FWDI a déclaré une perte nette de 586 millions de dollars au quatrième trimestre 2025, malgré 17,381 millions de dollars de revenus de staking et autres revenus liés.
La direction a clairement indiqué que “son solde de trésorerie et ses fonds de roulement sont suffisants pour couvrir ses besoins de liquidités jusqu’en février 2027”.
FWDI a également révélé une stratégie de levée de capitaux positive, comprenant l’émission d’actions à prix de marché, des rachats et une expérimentation de tokenisation. Mais si la prime sur la NAV venait à disparaître durablement, toutes ces tentatives pourraient échouer à gérer le prix de leur emballage.
La voie à suivre
La tendance DAT de l’année dernière reposait sur la vitesse d’accumulation d’actifs et la capacité à lever des fonds en émettant des actions en prime. Tant que l’emballage se négocie en prime, le DAT peut continuer à transformer des actions coûteuses en plus d’actifs cryptographiques par action, en la qualifiant de “bêta”. Les investisseurs pensent aussi que le seul risque est la fluctuation des actifs eux-mêmes.
Mais la prime ne durera pas éternellement. Le cycle crypto peut la faire passer en décote. J’ai déjà évoqué cette problématique peu après la première baisse de prime, lors de l’événement de liquidation du 10/10 l’année dernière.
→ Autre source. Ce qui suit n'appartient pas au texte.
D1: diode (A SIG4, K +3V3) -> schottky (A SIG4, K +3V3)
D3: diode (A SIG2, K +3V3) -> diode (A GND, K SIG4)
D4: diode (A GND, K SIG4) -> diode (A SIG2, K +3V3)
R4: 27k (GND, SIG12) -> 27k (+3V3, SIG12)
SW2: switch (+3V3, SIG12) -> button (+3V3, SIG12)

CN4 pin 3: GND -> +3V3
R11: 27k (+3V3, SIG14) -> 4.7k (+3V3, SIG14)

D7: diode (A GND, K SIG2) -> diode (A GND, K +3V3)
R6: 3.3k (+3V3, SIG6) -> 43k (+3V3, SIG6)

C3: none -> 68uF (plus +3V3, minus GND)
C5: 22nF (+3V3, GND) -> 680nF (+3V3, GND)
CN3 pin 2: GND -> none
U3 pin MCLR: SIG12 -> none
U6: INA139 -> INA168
Cependant, cette crise baissière poussera les DAT à se demander : une fois que leur emballage ne sera plus en prime, doivent-ils continuer à exister ?
Une solution consiste pour ces sociétés à améliorer leur efficacité opérationnelle, en s’appuyant sur une activité générant un flux de trésorerie positif ou des réserves de bénéfices pour soutenir leur stratégie DAT. Car lorsque l’histoire du DAT ne peut plus attirer d’investisseurs en période de marché baissier, une histoire d’entreprise classique déterminera leur survie.
Si vous avez lu l’article “Strategy & Marathon : Croyances et Pouvoirs”, vous vous souviendrez pourquoi Strategy a résisté à plusieurs cycles crypto. Mais une nouvelle vague de sociétés comme BitMine, Forward Industries, SharpLink ou Upexi ne peuvent pas compter sur la même solidité.
Leurs tentatives actuelles de staking et d’opérations faibles risquent de s’effondrer sous la pression du marché, sauf si elles envisagent d’autres options pour couvrir leurs obligations réelles.
Nous avons vu cela avec ETHZilla, cette société de coffre ETH qui a vendu pour environ 115 millions de dollars d’ETH le mois dernier, puis acheté deux moteurs à réaction. Ensuite, la DAT a loué ces moteurs à une grande compagnie aérienne et a embauché Aero Engine Solutions pour leur gestion, avec un tarif mensuel.
À l’avenir, on évaluera non seulement la stratégie d’accumulation d’actifs numériques, mais aussi leur capacité à survivre. Dans le cycle DAT en cours, seules les sociétés capables de gérer la dilution, la dette, les obligations fixes et la liquidité des transactions pourront traverser la période de marché morose.